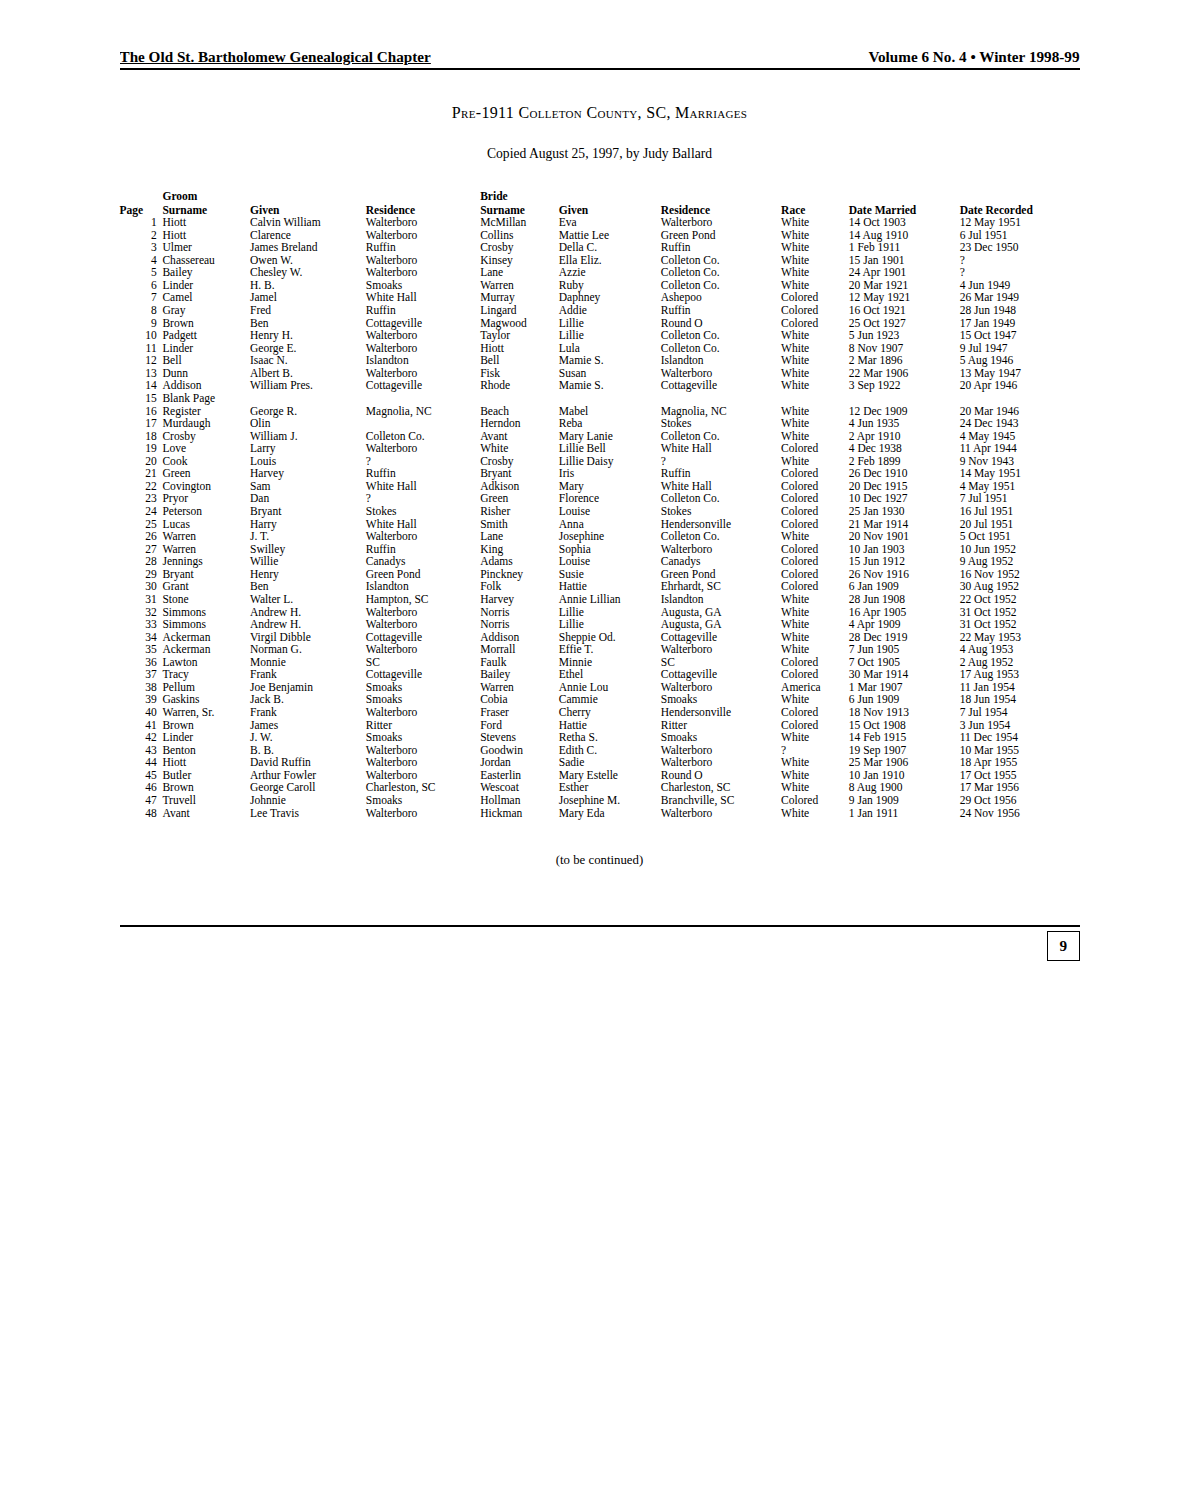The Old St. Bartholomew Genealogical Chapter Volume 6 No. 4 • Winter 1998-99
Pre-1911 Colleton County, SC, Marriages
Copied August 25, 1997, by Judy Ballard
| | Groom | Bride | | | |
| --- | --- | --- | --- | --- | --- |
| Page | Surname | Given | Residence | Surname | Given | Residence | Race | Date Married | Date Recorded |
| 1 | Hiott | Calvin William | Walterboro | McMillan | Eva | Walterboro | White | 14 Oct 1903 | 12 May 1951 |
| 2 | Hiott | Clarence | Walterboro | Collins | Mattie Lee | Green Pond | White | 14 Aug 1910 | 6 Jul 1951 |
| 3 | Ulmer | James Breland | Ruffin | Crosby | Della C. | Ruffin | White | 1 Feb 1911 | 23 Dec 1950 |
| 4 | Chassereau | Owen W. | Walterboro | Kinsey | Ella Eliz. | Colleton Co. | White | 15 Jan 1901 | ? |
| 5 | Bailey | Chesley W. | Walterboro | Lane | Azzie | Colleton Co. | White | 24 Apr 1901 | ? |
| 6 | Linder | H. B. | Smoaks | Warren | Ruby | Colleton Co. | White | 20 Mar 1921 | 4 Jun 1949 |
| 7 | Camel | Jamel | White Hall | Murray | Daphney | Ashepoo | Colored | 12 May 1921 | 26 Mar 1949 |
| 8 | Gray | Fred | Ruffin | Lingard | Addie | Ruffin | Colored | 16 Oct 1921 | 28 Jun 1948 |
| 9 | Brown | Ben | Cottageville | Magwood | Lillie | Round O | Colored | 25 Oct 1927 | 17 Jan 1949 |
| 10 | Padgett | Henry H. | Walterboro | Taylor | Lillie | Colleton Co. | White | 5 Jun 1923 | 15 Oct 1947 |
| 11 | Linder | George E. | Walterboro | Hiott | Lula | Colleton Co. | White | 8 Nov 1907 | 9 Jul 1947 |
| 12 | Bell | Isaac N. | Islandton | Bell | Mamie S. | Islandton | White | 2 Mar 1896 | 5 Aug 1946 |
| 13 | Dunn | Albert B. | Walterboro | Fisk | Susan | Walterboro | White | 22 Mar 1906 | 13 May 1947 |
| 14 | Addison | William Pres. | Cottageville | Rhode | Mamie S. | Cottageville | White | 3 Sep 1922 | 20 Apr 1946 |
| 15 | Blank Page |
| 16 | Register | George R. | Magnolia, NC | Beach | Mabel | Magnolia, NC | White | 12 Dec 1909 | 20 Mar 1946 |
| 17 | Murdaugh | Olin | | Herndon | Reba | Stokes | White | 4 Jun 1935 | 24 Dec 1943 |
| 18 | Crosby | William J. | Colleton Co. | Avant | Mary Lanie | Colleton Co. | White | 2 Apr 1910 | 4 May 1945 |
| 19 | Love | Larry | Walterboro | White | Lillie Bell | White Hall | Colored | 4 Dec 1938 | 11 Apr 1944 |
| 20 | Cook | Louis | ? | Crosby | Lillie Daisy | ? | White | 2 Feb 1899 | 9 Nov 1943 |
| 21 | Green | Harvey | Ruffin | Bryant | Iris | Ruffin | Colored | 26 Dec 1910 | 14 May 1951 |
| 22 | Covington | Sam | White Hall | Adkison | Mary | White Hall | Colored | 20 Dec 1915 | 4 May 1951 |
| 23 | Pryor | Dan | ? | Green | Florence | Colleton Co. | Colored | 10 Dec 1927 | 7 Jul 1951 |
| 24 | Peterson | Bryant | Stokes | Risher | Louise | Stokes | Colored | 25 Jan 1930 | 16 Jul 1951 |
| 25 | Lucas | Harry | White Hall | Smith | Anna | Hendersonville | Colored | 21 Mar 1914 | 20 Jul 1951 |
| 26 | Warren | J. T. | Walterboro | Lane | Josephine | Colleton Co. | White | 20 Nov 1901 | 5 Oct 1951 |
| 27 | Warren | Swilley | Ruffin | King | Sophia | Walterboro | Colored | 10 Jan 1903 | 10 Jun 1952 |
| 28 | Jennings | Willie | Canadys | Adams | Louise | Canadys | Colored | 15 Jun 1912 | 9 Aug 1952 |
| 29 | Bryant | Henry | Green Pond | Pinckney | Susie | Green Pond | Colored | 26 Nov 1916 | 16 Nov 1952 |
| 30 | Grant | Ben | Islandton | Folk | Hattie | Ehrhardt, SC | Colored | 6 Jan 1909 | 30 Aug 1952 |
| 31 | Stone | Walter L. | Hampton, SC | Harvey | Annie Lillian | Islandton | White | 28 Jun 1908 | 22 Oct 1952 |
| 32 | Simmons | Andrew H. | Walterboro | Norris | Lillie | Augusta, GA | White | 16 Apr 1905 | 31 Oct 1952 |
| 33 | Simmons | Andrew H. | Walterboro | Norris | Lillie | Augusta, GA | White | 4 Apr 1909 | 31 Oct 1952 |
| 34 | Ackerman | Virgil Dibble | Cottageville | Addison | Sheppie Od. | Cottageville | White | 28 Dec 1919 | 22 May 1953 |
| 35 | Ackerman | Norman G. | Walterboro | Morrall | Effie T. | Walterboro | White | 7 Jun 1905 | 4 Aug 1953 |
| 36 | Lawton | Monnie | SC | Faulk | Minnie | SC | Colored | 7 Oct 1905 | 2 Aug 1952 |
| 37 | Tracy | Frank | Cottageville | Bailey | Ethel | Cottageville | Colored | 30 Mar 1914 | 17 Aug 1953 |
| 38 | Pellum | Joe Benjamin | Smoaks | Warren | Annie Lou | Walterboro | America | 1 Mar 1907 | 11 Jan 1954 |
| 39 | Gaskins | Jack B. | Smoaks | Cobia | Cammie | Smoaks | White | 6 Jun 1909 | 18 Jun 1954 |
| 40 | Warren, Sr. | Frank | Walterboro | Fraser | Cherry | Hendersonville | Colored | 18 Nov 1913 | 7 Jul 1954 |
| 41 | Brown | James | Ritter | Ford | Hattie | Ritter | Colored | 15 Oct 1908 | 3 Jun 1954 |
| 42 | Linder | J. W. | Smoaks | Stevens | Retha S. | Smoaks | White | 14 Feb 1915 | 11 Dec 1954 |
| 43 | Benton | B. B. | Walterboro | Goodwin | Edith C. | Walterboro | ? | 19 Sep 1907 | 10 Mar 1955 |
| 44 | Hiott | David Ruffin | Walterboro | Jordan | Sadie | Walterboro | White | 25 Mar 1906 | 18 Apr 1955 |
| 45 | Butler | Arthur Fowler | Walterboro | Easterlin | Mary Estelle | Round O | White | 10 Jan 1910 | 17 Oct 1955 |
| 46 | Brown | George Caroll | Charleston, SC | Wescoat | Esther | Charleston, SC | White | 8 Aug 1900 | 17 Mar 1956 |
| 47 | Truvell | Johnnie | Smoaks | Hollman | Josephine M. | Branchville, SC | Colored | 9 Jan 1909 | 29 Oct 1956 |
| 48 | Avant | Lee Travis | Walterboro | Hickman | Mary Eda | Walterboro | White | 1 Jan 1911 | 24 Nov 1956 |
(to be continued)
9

- - -

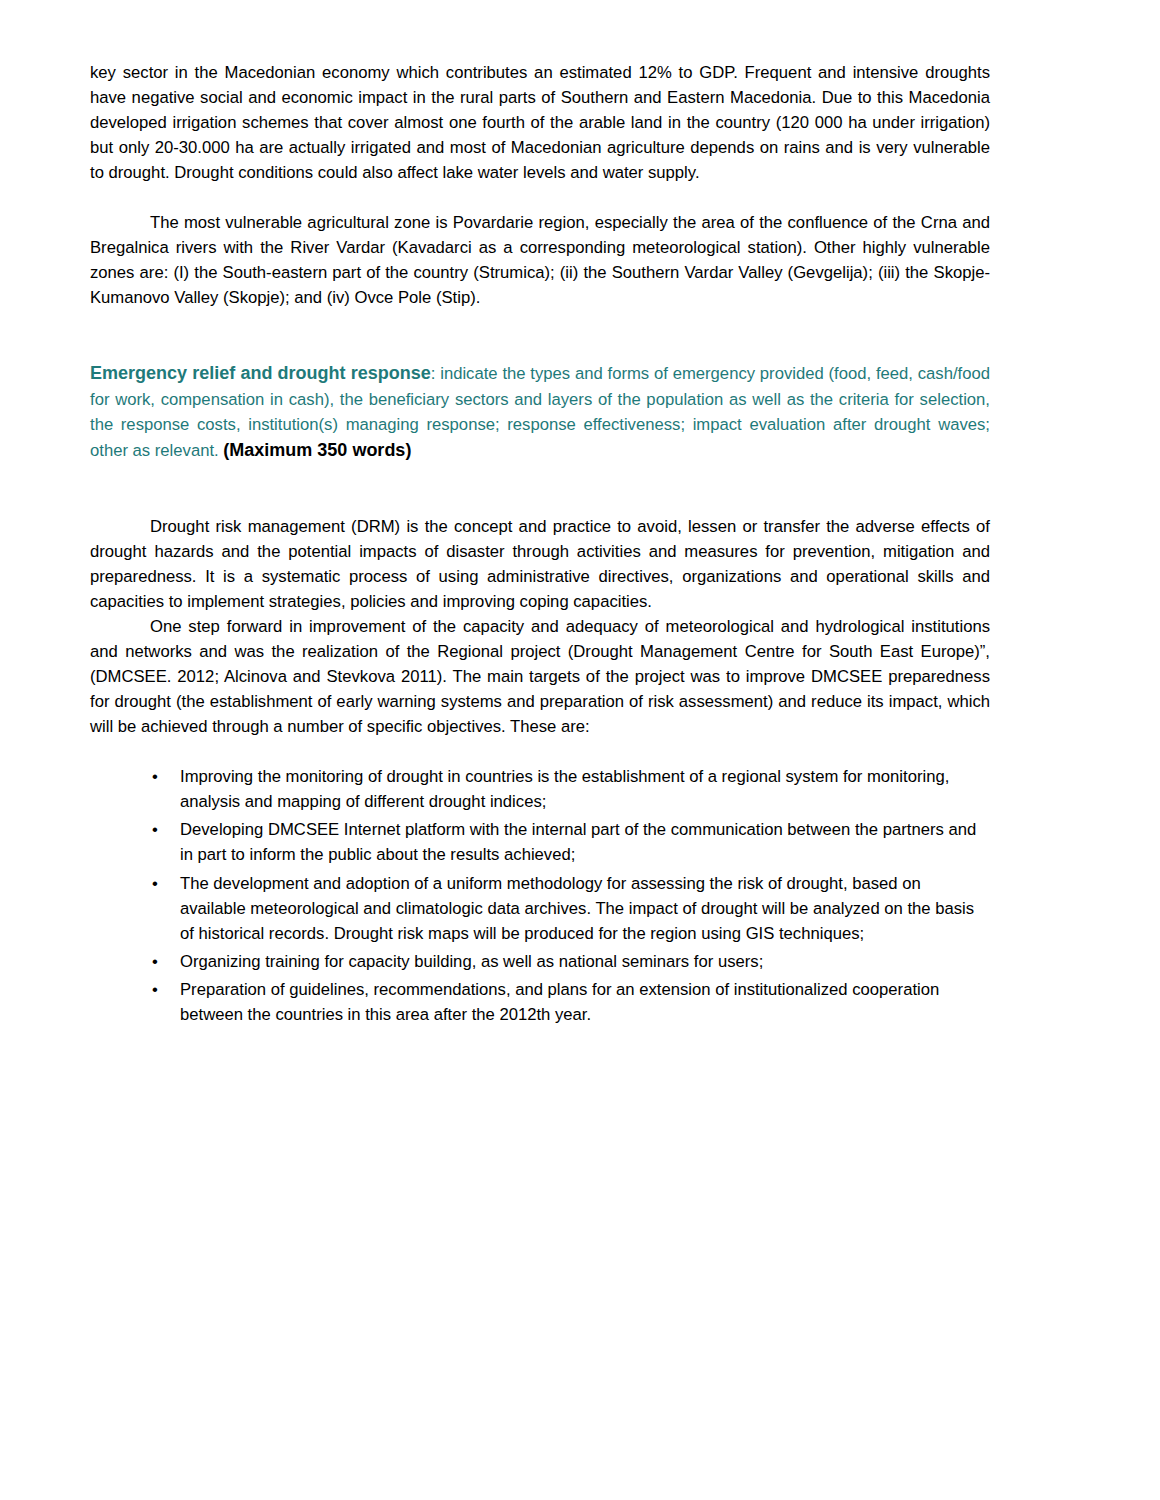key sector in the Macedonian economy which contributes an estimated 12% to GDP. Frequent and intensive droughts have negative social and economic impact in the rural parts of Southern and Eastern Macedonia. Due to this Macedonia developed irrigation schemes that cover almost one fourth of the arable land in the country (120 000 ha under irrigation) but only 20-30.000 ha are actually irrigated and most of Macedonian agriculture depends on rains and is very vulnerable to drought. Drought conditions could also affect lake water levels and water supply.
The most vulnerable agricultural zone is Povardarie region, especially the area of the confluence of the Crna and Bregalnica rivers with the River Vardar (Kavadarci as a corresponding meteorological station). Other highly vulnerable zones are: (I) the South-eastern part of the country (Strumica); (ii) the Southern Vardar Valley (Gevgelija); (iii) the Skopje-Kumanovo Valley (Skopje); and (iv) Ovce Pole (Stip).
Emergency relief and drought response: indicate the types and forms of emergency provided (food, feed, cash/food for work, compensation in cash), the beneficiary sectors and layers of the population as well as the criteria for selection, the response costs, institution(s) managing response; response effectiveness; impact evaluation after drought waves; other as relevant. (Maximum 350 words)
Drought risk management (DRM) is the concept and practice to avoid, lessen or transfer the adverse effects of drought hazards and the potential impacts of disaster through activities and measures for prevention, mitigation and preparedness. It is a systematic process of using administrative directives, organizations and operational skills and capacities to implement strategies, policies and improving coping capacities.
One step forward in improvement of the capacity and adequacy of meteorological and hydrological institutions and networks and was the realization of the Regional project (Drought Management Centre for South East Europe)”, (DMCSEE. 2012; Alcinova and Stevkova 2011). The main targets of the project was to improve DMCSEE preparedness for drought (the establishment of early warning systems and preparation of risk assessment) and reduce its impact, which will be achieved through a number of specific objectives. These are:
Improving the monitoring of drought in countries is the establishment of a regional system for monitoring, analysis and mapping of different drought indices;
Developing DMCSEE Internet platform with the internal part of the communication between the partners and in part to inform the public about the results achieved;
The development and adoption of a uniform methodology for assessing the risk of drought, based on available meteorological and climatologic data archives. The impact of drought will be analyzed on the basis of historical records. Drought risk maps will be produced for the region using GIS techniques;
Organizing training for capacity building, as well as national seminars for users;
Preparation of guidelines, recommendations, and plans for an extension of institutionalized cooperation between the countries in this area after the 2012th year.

- - -

** GOAL OF THE EXERCISE **
Every line above with the string "Ackerman" in it should be copied into the answer.

** OUTPUT FOR THIS EXERCISE **
| 34 | Ackerman | Virgil Dibble | Cottageville | Addison | Sheppie Od. | Cottageville | White | 28 Dec 1919 | 22 May 1953 |
| 35 | Ackerman | Norman G. | Walterboro | Morrall | Effie T. | Walterboro | White | 7 Jun 1905 | 4 Aug 1953 |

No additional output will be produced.